◆ EXERCISE
Would you copy the lines below exactly and omit the images?

(Transcribed page contents)

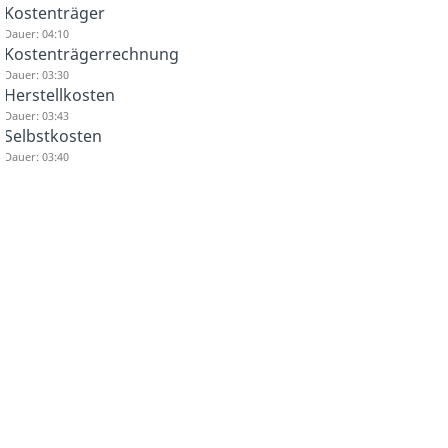
Kostenträger
Dauer: 04:10
Kostenträgerrechnung
Dauer: 03:30
Herstellkosten
Dauer: 03:43
Selbstkosten
Dauer: 03:40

◆ FINAL ANSWER
Kostenträger
Dauer: 04:10
Kostenträgerrechnung
Dauer: 03:30
Herstellkosten
Dauer: 03:43
Selbstkosten
Dauer: 03:40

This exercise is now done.